How the input was derived

The input quantities for the SGP and NSA cases are determined in a manner similar to that used for BBHRP. A general description of the BBHRP methodology for determining input suitable for RT calculations from observations can be found here. Some of the information therein is repeated below. Any changes applied to adapt the cases for the purposes CIRC are also documented below.

For the clear cases, the atmospheric column discretization is variable, ranging from 54 m near the surface to 4 km at the top of the atmosphere. For the cloud cases, the discretization of the cloudy layers is 62.5 m between 375 m and 1 km and 100 m above 1 km.

Profiles of temperature and humidity up to ~ 20 km are based on radiosonde information while above ~ 20 km climatological profiles are used. The exception is Case 3 for which the source is ARM's Mergedsounding product throughout the atmospheric column. The surface (skin) temperature is estimated by inverting the observed broadband LW upwelling surface irradiance, and the air temperature of the lowest atmospheric level is derived from AERI 675-680 cm-1 measurements. Each layer column amount of water vapor derived from the sonde measurement is scaled by the ratio of the total precipitable water vapor retrieved from MicroWave Radiometer (MWR) measurements and the total precipitable water vapor from the sonde. For the NSA cases, because of the high uncertainty of the MWR measurements in dry conditions, the sonde precipitable water was scaled with that retrieved from NSA extended-range AERI measurements between 535 and 560 cm-1. A CO2 mixing ratio of 360 ppmv is used for the year 2000 calculations (SGP cases; Cases 1-3, and 6), 375 ppmv is used for the 2004 NSA nominal CO2 case (Case 4),  750 ppmv is used for the  NSA double CO2 case (Case 5), and 380 ppmv is used for the 2005 Pt. Reyes case (Case 7). The ozone profiles come from monthly means from the MOZART model climatology and the total ozone column amount is scaled to agree with that measured by TOMS . The AERI-LBL comparison for Case 1 (9/25/00) improved in the 9.6 µm band when October 2000 ozone was used, we thus adopted October instead of September ozone values for this case. For all other species mixing ratios are taken from the US Standard Atmosphere.

**Collected data**.
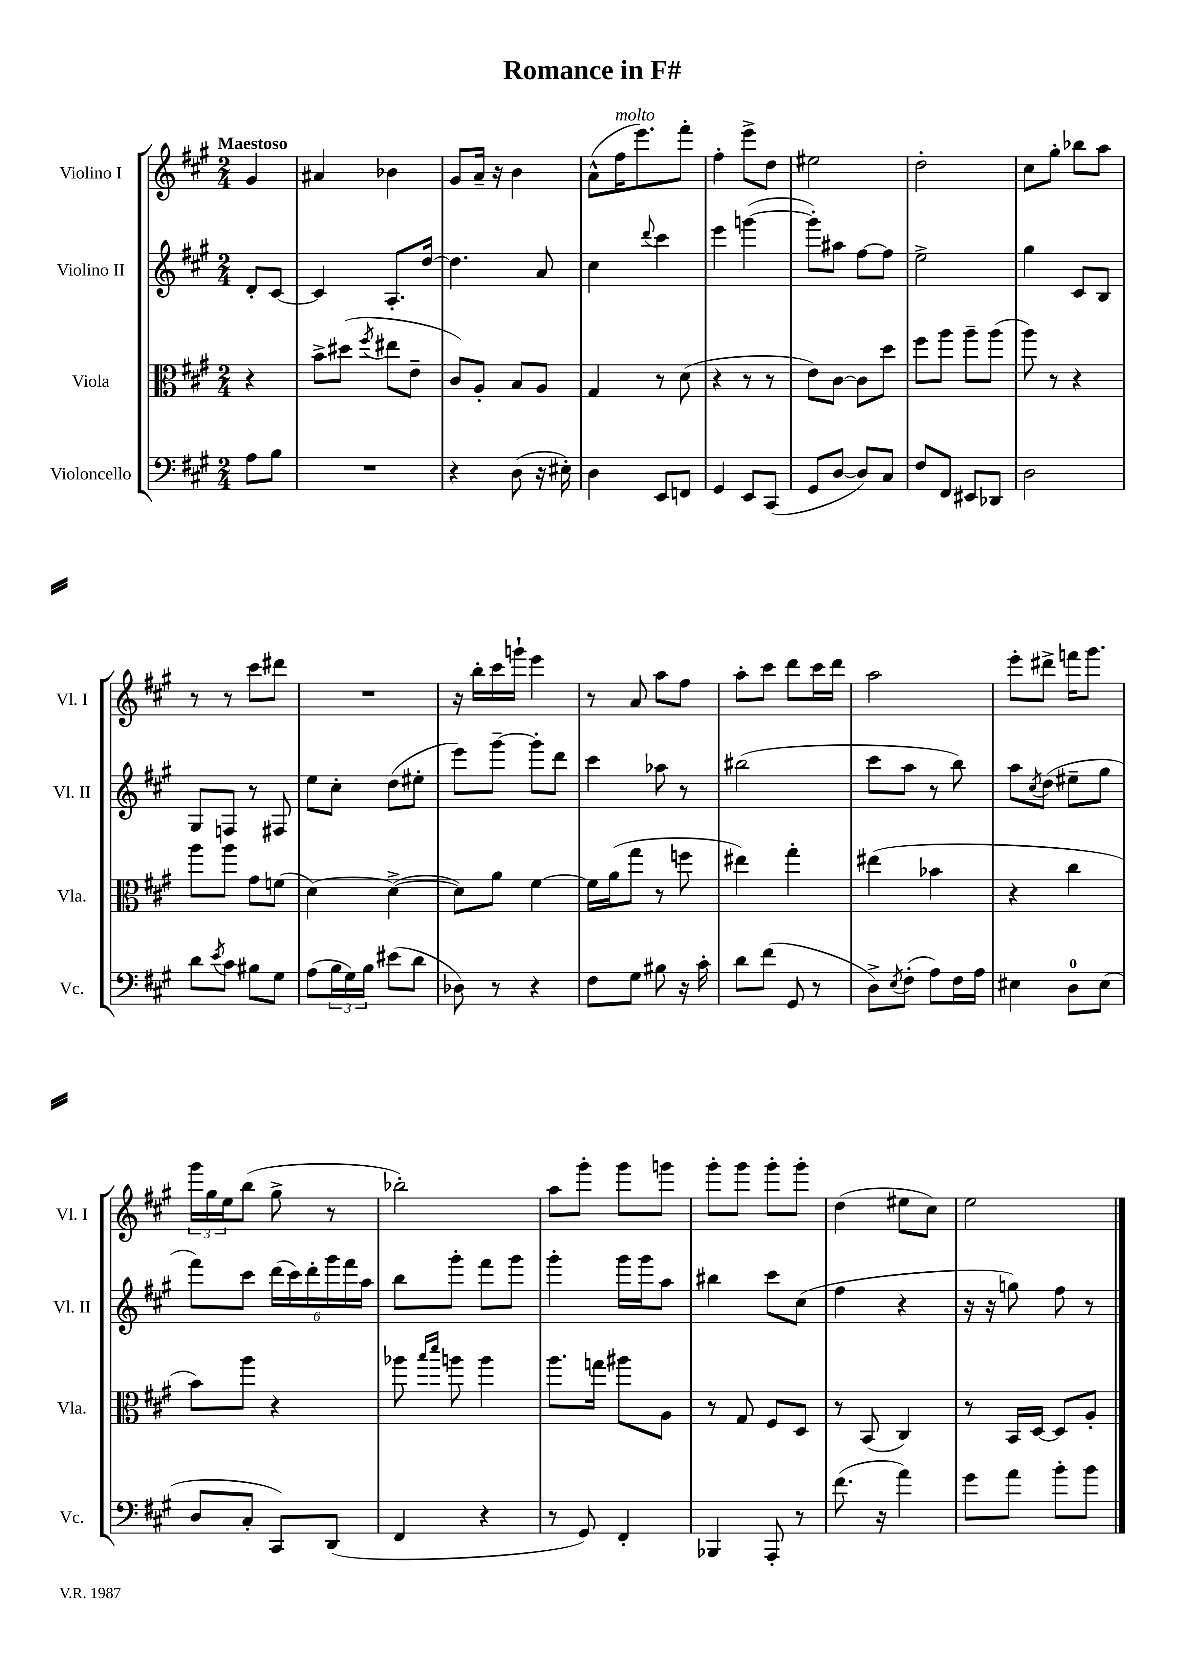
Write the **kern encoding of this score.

**Task set**.
[1] In the text on how the input was derived, what CO2 mixing ratio is used for the NSA double CO2 case?
[2] Put this sentence from the text on how the input was derived into Spanish: "For the clear cases, the atmospheric column discretization is variable, ranging from 54 m near the surface to 4 km at the top of the atmosphere."
[3] Pick up the text on how the input was derived after its last sentence and write what comes next.

**Answers for the tasks**.
[1] 750 ppmv.

[2] Para los casos despejados, la discretización de la columna atmosférica es variable, y va desde 54 m cerca de la superficie hasta 4 km en la parte superior de la atmósfera.

[3]
The cloud of Case 6 is based on ARM's ARSCL product, which provides height distributions of hydrometeor reflectivity (and cloud boundaries) every 10 seconds based on observations from a Millimeter Cloud Radar (MMCR) and Micropulse Lidar (MPL). These ARSCL products are combined with thermodynamic profiles from radiosondes and column integrated water vapor estimates from the MWR and input into the Microbase cloud property retrieval, which computes a time-height grid of the liquid water concentration, liquid effective radius, ice water concentration, and ice effective radius. Within the Microbase retrieval, the initial liquid water concentration data are integrated to produce an estimate of the Liquid Water Path (LWP) and then scaled by the ratio of the LWP retrieved from coincident MWR measurements and this LWP estimate. The retrieved cloud properties for each time and height are averaged over a 20-minute interval  which was empirically determined to best encompass the cloud fields affecting the irradiance measurements used for the comparisons. For Case 7 (Pt. Reyes), the cloud property retrievals are based on the MIXCRA inversion algorithm (Turner et al. 2007). Cloud top and base are determined from WACR (a W-band Doppler radar operating at 95 GHz) measurements. The cloud is assumed to be vertically homogeneous.

For the SGP clear-sky cases (Cases 1-3) the aerosol optical depths are derived from measurements of the Multi-Filter Rotating Shadowband Radiomenter (MFRSR). These MFRSR measurements, averaged over 5 minutes, are used to derive an Angstrom relationship. The aerosol single-scattering albedo is retrieved from the diffuse-to-direct ratio measured in two visible MFRSR channels. The aerosol asymmetry parameter is derived from measurements of the backscattered radiation by the surface-based Aerosol Observation System (AOS), adjusted to ambient humidity at the surface. Aerosols are assumed to occupy only the lowest (i.e., closest to the surface) six atmospheric layers.  For the NSA cases (Cases 4-5) aerosol properties are obtained from the Aerosol Best (ABE) product. For all clear-sky cases, the single-scattering albedo and asymmetry factor are vertically and spectrally invariant. ABE is also the source of aerosol information for cloudy Case 6, but in this case vertical variability is allowed and aerosols extend beyond the first 6 layers. For Case 7, no aerosol measurements are available, and the aerosol loading is therefore assumed to be zero.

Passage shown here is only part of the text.